The court needs to improve its own performance. It has been plagued by lengthy proceedings, insufficient investigations in its earliest cases, and case-selection strategies that don’t always reflect what is most meaningful to victims. The prosecutor’s office would be well served by articulating clear priorities within and among the countries it addresses—and then living up to them.

But the burden of bolstering the ICC also rests with its member states. Like other human rights-protecting institutions, the court has struggled with a lack of political will among its ostensible government supporters, especially when it comes to arresting suspects. Inevitably, fulfilling obligations is more difficult in practice than in the abstract. Fifteen ICC arrest warrants are currently unenforced. In addition, damaging haggling among ICC members over restricting the court’s budget has displaced meaningful debate about how to build an effective institution.

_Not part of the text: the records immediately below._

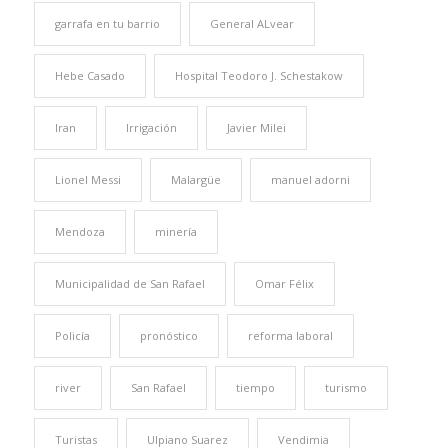
garrafa en tu barrio
General ALvear
Hebe Casado
Hospital Teodoro J. Schestakow
Iran
Irrigación
Javier Milei
Lionel Messi
Malargüe
manuel adorni
Mendoza
minería
Municipalidad de San Rafael
Omar Félix
Policía
pronóstico
reforma laboral
river
San Rafael
tiempo
turismo
Turistas
Ulpiano Suarez
Vendimia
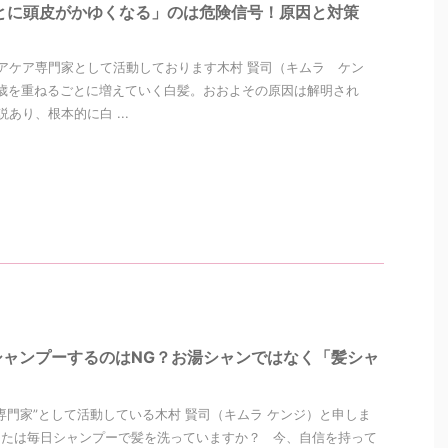
とに頭皮がかゆくなる」のは危険信号！原因と対策
アケア専門家として活動しております木村 賢司（キムラ ケン
歳を重ねるごとに増えていく白髪。おおよその原因は解明され
あり、根本的に白 ...
シャンプーするのはNG？お湯シャンではなく「髪シャ
専門家”として活動している木村 賢司（キムラ ケンジ）と申しま
なたは毎日シャンプーで髪を洗っていますか？ 今、自信を持って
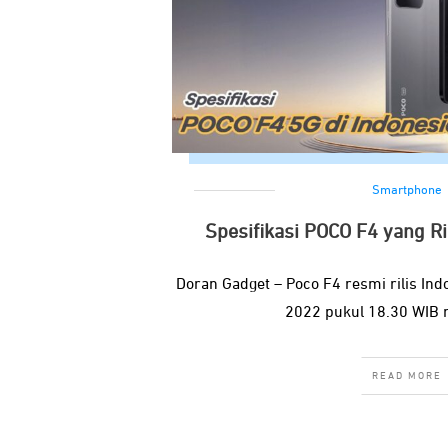
Smartphone
Spesifikasi POCO F4 yang Ri
Doran Gadget – Poco F4 resmi rilis Indo
2022 pukul 18.30 WIB na
READ MORE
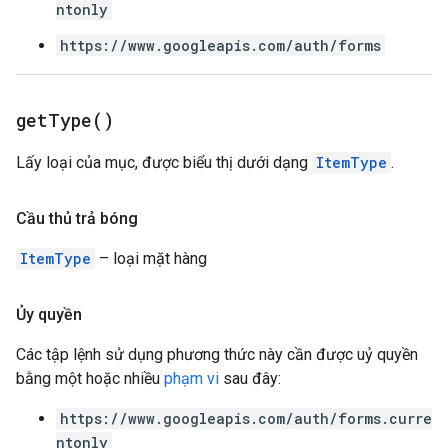
ntonly
https://www.googleapis.com/auth/forms
get
Type(
)
Lấy loại của mục, được biểu thị dưới dạng
ItemType
.
Cầu thủ trả bóng
ItemType
– loại mặt hàng
Ủy quyền
Các tập lệnh sử dụng phương thức này cần được uỷ quyền
bằng một hoặc nhiều
phạm vi
sau đây:
https://www.googleapis.com/auth/forms.curre
ntonly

The ICC has also attracted predictable opposition from leaders with reason to fear accountability. Facing possible ICC investigations, Burundi and the Philippines announced their withdrawals from the ICC, with Burundi having now formally left the court. As the now-open Burundi investigation shows, however, withdrawal has little legal effect on the court’s ability to pursue past crimes. Kenya, at a time when cases were pending before the ICC against the country’s president and deputy president for allegedly engineering attacks on one another’s supporters following the 2007 disputed election, tried to orchestrate a mass withdrawal by African countries. It failed in the face of strong opposition from other African governments and African civil society.

To counter such attacks, member states should use every opportunity to demonstrate support for the court. Member states that have complained about a perceived selectivity should support the court as it opens investigations outside Africa. Such concrete assistance can include building pressure to execute outstanding arrest warrants and ensuring that the court has the necessary funds to do its job.

At stake is not just the success of a single institution. The Rome Statute “system” is a network of the national courts of ICC member countries. The accountability embedded in the ICC treaty serves as a catalyst for other justice efforts, such as a UN-backed investigation mechanism set up for Syria to circumvent the Russian veto at the Security Council. That mechanism is not a court, but it can build trial-ready cases for national and international investigations when suspects are arrested and international justice avenues become available.

As the twentieth anniversary of the ICC treaty nears, it is time to renew commitment to this landmark institution and for other states to join the court. These are the dangerous times that the court’s founders anticipated, warning in the treaty that the “delicate mosaic [of humanity’s common bonds] may be shattered at any time.” They believed they were building an institution to ensure that the most basic values—equality, dignity, justice—would be protected by law. It is critical not to turn back from this goal. We urge the global community that supported the ICC’s creation to work together with court officials to ensure that the ICC and its fight against impunity are strengthened by adversity, not diminished.